Während ich auf der USS Springfield, einem Atom-U-Boot, war, ließ mich der Kapitän durch das Periskop schauen. Dieses Periskop verwendete Spiegel und Prismen; neuere verwenden digitale Optik. Die Welt leuchtete und schimmerte darin. Zuerst wurde mir gesagt, dass ich den Blick durch das Periskop nicht fotografieren könne. Nach meinem Besuch fragte ich noch einmal, ob es eine Möglichkeit gäbe, ein Foto zu machen. Mit Hilfe eines Beamten für öffentliche Angelegenheiten durfte ich zurückkehren und ein paar mitnehmen.

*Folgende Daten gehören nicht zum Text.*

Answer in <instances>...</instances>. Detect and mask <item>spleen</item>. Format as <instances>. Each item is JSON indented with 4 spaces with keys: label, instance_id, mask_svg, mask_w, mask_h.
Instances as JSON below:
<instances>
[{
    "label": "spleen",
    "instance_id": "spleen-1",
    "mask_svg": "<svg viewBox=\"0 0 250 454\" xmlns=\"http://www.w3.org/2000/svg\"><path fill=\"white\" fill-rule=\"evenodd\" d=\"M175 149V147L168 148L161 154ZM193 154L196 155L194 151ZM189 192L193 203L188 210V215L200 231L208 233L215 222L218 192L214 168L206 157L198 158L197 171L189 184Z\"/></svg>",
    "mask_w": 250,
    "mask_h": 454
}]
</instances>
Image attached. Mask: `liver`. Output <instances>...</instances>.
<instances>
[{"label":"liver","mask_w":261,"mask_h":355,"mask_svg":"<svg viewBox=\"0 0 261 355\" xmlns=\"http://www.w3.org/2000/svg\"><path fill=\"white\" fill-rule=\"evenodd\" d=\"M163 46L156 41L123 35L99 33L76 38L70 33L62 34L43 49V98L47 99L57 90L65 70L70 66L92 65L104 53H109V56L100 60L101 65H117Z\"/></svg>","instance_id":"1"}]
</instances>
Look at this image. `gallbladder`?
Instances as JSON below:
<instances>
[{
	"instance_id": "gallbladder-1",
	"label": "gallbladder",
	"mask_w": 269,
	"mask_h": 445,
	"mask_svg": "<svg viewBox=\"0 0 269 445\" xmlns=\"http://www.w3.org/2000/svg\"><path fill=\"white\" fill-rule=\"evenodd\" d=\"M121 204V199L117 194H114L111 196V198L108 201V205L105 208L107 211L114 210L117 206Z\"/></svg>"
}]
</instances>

Die USS Springfield ist 360 Fuß lang, trägt 12 Tomahawk-Marschflugkörper und kann mit einer Besatzung von 100 Mann monatelang unter Wasser bleiben. Das Bild oben zeigt den Hauptspeisebereich, der bei Bedarf desinfiziert und in eine medizinische Klinik umgewandelt werden kann. Jeder Zentimeter des U-Bootes wird ausgenutzt, und die Besatzungsmitglieder schlafen nach einem wechselnden Zeitplan in „heißen Betten“. Ein Bett schmiegt sich direkt an einen Tomahawk.

Der Aufenthalt auf Guam und den Nördlichen Marianen verursachte bei mir manchmal ein Schleudertrauma: Einen Moment lang blickte ich auf Schießstände und Munition; Im nächsten Moment tauchte ich in die magische Natur ein. Auf Tinian bildete der poröse Kalksteinfelsen zerklüftete, smaragdfarbene Gezeitentümpel und ein ganz besonderes Blasloch, durch das das Meerwasser 20 Fuß oder mehr in die Luft spritzen kann. Am späten Nachmittag scheint die Sonne mit etwas Glück auf die Stelle in einem Winkel, der eine regelrechte Regenbogenfabrik entstehen lässt; Welle um Welle hinterlässt nur einen Sekundenbruchteil Farbe.

Die Berichterstattung für dieses Projekt wurde vom Howard G. Buffett Fund for Women Journalists der International Women’s Media Foundation unterstützt.